Faith-based groups and their allies across America are protesting the Obamacare HHS mandate to force the provision of abortion-inducing drugs and devices through health insurance policies. For the first time in American history, a President is trying to impose a narrow definition of “religious institution,” in order to implement a political agenda. The definition could force the closure of faith-based services organizations, such as AIDS clinics, schools, and hospitals. If successful, the mandate would serve as the template for Uncle Sam to define any religious organization as it sees fit, and dictate hiring, financial, and all organizational decisions.

The Wheaton College lawsuit is the latest salvo in the ongoing protest. On June 14, the Catholic Heath Association, the largest groups of Catholic-based hospitals in the U.S., issued a letter opposing the HHS mandate. On June 11, over 150 faith-based organizations joined in a letter to HHS Secretary Sebelius, expressing “grave concern” over the impact that the Obamacare mandate will have on religious freedom. And on May 21, lawsuits were filed against the mandate by 43 Catholic dioceses, organizations and universities, specifically invoking their Seventh Amendment rights and demanding that local juries hear the suits, not judges. Other suits against the mandate were filed at various times by Christian colleges and state Attorneys General.

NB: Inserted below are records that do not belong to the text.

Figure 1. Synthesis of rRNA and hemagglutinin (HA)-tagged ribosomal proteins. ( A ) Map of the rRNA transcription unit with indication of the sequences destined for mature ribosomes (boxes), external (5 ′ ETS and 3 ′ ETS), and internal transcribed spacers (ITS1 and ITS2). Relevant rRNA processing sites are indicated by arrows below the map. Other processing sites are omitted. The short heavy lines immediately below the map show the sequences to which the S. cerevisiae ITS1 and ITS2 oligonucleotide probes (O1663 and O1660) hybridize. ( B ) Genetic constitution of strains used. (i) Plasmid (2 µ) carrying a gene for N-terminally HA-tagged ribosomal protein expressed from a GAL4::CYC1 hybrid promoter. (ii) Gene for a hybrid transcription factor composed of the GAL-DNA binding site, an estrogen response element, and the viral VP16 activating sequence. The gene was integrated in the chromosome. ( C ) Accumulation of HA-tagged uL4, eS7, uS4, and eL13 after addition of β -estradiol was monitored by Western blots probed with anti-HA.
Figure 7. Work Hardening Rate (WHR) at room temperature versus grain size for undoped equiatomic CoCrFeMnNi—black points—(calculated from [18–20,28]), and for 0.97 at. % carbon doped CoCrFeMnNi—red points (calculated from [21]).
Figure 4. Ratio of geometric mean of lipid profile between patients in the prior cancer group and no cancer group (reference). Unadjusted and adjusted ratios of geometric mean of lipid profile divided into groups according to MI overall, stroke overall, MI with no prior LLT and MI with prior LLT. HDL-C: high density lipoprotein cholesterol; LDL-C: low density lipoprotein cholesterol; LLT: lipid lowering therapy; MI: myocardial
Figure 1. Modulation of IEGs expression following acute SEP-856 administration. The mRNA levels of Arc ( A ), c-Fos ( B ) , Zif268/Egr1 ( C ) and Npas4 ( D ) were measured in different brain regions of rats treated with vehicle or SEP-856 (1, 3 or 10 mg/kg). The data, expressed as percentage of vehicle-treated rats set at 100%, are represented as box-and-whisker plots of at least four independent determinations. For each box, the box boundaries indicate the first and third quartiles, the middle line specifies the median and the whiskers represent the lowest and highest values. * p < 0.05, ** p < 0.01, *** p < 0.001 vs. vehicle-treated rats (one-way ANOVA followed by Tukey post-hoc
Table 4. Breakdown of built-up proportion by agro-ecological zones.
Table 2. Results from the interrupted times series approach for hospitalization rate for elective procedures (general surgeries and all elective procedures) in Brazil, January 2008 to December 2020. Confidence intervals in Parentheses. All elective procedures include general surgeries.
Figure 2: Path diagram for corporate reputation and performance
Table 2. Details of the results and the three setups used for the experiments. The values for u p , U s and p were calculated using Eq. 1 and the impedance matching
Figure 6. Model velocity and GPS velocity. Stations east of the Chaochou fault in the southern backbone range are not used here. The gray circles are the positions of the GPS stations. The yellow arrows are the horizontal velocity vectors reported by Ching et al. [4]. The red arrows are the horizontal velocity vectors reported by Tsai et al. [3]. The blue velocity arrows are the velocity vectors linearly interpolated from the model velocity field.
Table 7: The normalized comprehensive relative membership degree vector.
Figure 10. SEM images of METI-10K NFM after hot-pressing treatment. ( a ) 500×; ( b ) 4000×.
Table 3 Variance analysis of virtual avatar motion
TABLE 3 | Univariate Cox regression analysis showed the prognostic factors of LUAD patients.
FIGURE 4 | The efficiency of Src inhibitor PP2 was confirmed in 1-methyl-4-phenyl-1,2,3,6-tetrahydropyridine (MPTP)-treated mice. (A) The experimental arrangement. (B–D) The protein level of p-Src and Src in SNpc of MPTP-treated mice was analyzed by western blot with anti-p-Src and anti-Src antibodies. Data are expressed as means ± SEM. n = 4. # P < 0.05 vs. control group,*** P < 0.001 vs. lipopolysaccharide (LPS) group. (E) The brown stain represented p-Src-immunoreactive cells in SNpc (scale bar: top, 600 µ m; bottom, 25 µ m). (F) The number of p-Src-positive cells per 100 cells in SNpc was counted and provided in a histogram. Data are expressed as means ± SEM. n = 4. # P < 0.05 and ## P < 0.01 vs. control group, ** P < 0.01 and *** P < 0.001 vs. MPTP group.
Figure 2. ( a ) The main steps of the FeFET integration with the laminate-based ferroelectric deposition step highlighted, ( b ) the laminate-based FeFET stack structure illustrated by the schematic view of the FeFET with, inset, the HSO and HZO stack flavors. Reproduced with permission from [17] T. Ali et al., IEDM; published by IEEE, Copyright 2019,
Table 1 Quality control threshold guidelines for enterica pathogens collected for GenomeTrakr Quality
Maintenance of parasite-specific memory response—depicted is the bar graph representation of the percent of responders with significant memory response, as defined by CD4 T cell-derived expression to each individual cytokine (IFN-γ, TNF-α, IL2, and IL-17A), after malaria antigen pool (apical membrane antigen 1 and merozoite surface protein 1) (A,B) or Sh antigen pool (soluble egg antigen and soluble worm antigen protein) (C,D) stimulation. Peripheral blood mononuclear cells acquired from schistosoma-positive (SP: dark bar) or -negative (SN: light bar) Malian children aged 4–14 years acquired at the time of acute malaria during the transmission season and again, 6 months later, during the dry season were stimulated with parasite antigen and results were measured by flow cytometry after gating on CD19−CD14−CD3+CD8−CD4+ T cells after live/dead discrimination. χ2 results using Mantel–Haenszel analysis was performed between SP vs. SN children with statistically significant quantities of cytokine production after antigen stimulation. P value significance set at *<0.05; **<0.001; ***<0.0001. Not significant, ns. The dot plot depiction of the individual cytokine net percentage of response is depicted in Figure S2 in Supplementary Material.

This legal battle is yet another reminder that the Founding Fathers designed a civil justice system rooted in the right to a jury trial for civil suits for all cases and causes. Religious liberty, property rights, free speech rights, medical malpractice claims, and products liability claims are treated equally under the Founders’ grand design. The Founders wrote of the need to protect the right to a civil jury trial from before the Revolutionary War through the debates by the states on the ratification of the Constitution, and then to the adoption of the Seventh Amendment as part of the Bill of Rights. The Seventh Amendment was unanimously approved by the states. At no time did the Founders discuss abridging that right by splitting cases or causes of action into economic and non-economic, with different rights for different types.